In this retrospective analysis of pts with pre-treated, relapsed/refractory STS of multiple histologies treated ≥6 mo with T (1.5 mg/m2 iv q3wk), we compared pts treated 6-12 mo and >12 mo.

Results

Of 1803 pts, 401 (21.6%) remained on treatment ≥6 mos; 268 (14.5%) for 6-12 mo and 133 (7.2%) >12 mo. Demographics did not differ. Leiomyosarcoma or liposarcoma were the most common histologies. The mOS (mo) was 18.1 and 47.0, ORR was 7.8% and 6.8%, and clinical benefit rate (CR+PR+SD) (95%CI) was 47.4% (41.3;53.6) and 38.3% (30.1;47.2) in the 6-12 mo and >12 mo groups, respectively. The incidence of adverse events (AE)s and serious adverse events (SAE)s were similar in both groups (Table). The most common grade 3/4 AEs occurring in ≥ 5% were neutropenia, thrombocytopenia, anemia, ALT/AST increase, fatigue and nausea. A majority received dose reduction or delay; the primary reason for treatment discontinuation was disease progression. The longest observed duration of treatment was 55 mo (64 cycles; synovial sarcoma) and 54 mo (73 cycles; uterine leiomyosarcoma).Table:

1497P Safety and Efficacy

6-12 Months>12 Months
(N = 268)(N = 133)
Median Treatment Duration (mo), range8.4(6; 12)16.3 (12; 55)
Treatment Response,
Complete response, n (%)1 (0.4)3 (2.3)
Partial response, n (%)20 (7.5)6 (4.5)
Stable disease, n (%)106 (39.6)42 (31.6)
Progressive disease, n (%)20 (7.5)12 (9.0)
Not available, n (%)121 (45.1)70 (52.6)
Treatment-emergent adverse events (TEAEs)225 (84.0)119 (89.5)
Serious TEAEs88 (32.9)47 (35.3)
Treatment discontinued255(95.1)103 (77.4)
Due to disease progression192(71.6)72 (54.1)
Due to adverse event10 (3.7)2 (1.5)
Patients with cycle delay154 (57.5)82 (61.7)
Patients with dose reduction172 (64.2)104 (78.2)

Conclusions

T can be safely administered and well tolerated in pts who receive a prolonged duration (≥6 mo) of therapy. Improved mOS may be achieved in pts who experience prolonged disease stabilization following T but adjustments in dose or schedule is frequently required.

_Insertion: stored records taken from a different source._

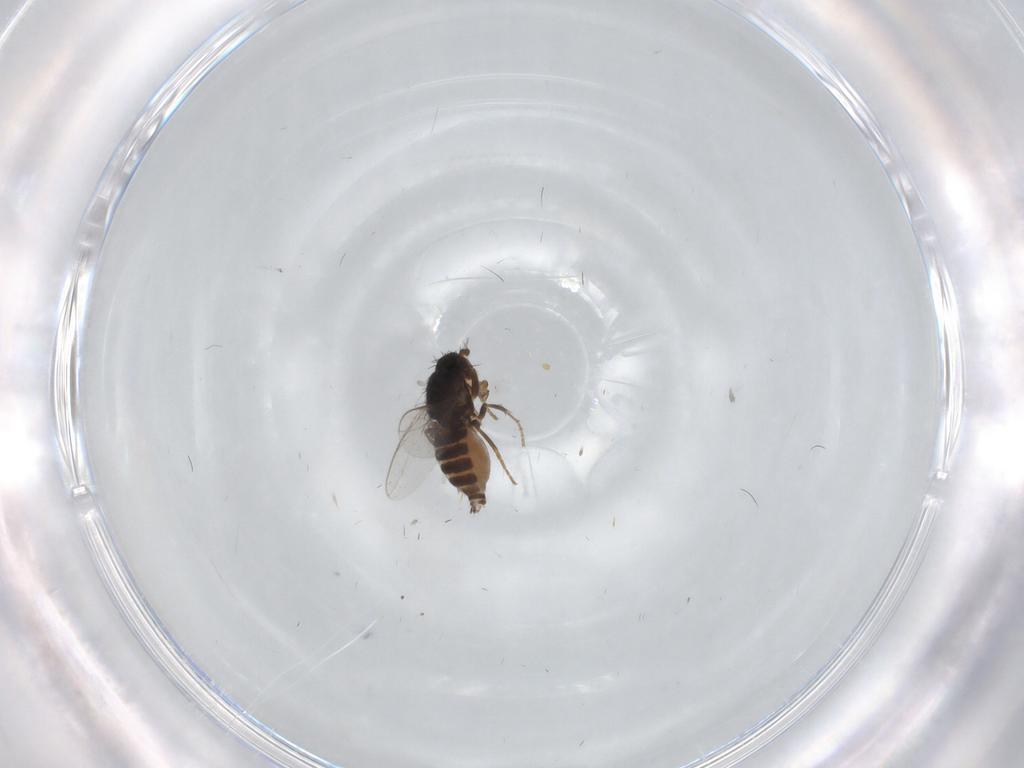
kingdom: Animalia
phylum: Arthropoda
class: Insecta
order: Diptera
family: Sphaeroceridae
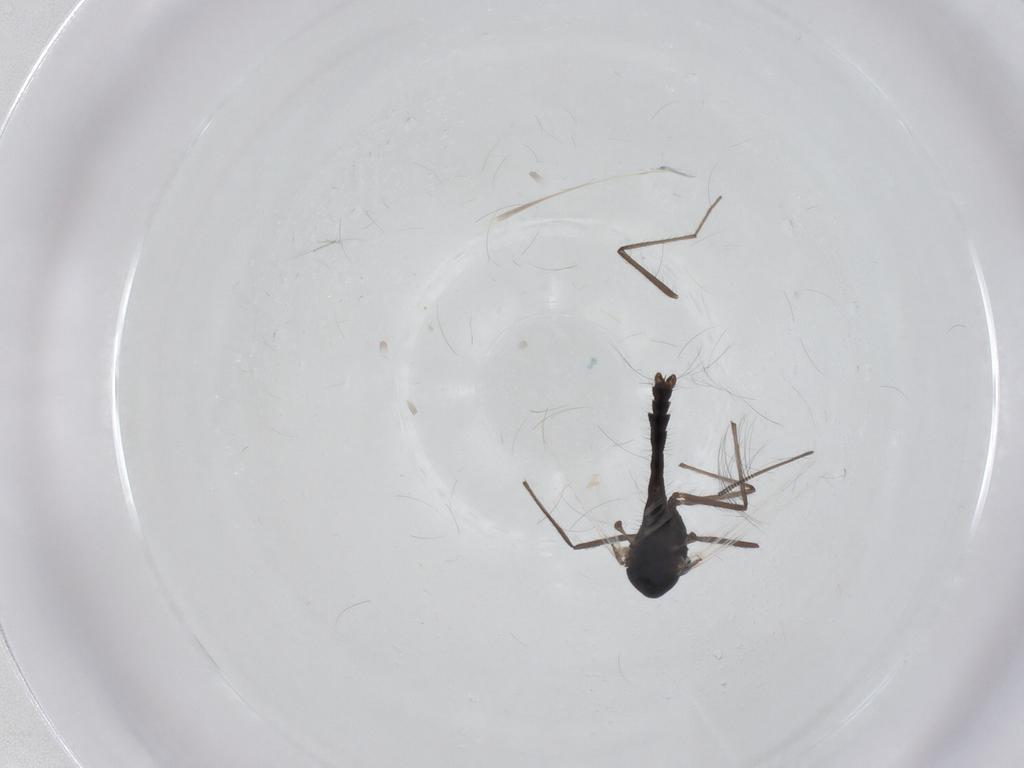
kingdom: Animalia
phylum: Arthropoda
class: Insecta
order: Diptera
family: Chironomidae
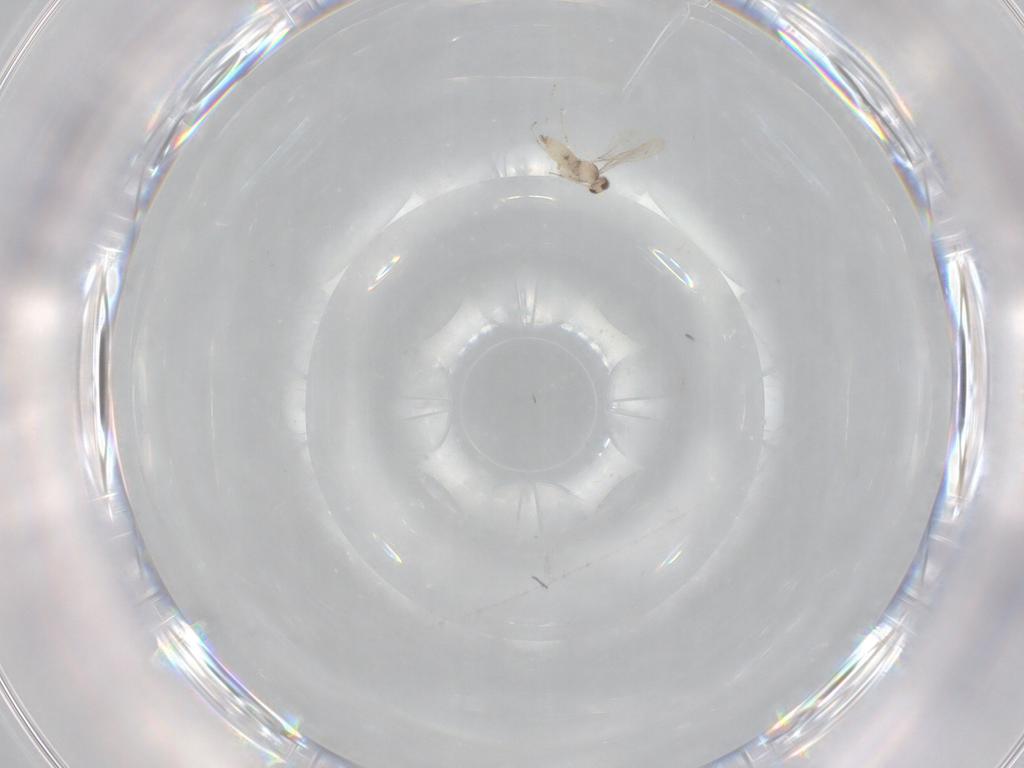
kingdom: Animalia
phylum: Arthropoda
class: Insecta
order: Diptera
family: Cecidomyiidae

Clinical trial identification

NCT00210665

Legal entity responsible for the study

Janssen Research & Development, LLC

Funding

Janssen Research & Development, LLC

Disclosure

S. Schuetze: Honorarium for Janssen ad hoc scientific advisory board to me. Research funding to institution (University of Michigan) from Janssen. S. Patel: Consultant to: Janssen, Eisai, Novartis, CytRx, Epizyme, Bayer, Eli Lilly Grants for clinical trial from: Janssen, Eisai, Morphotek. R. Maki: Consulting or advisory role: SARC, ASCO, AADX, ARCUS, Bayer, GSAI, GEM, Novartis, GSK, Immune Design, Janssen, Kyropharm, Lilly Tracon and Presage Research Funding and Travel, Accommodations, Expenses: Tracon, Immune Design, Lilly, and SARC. R.L. Jones: Consultant for: Adaptimmune, Blueprint, Eisai, Epizyme, Daichii, Deciphera, Janssen Scientific Affairs, LLC, Immunedesign, Lilly, Merck, Pharmamar. C.R. Shin, R. Knoblauch, G. Wang, M. Smith: Employee of Janssen and own stock in Johnson & Johnson. G.D.S. Demetri: Consulting: Novartis, Janssen, PharmaMar, Daiichi-Sankyo, Adaptimmune, Eisai Patent licensed to Novartis from Dana-Farber with royalty paid to Dana-Farber Research support to Dana-Farber: Novartis, Janssen. All other authors have declared no conflicts of interest.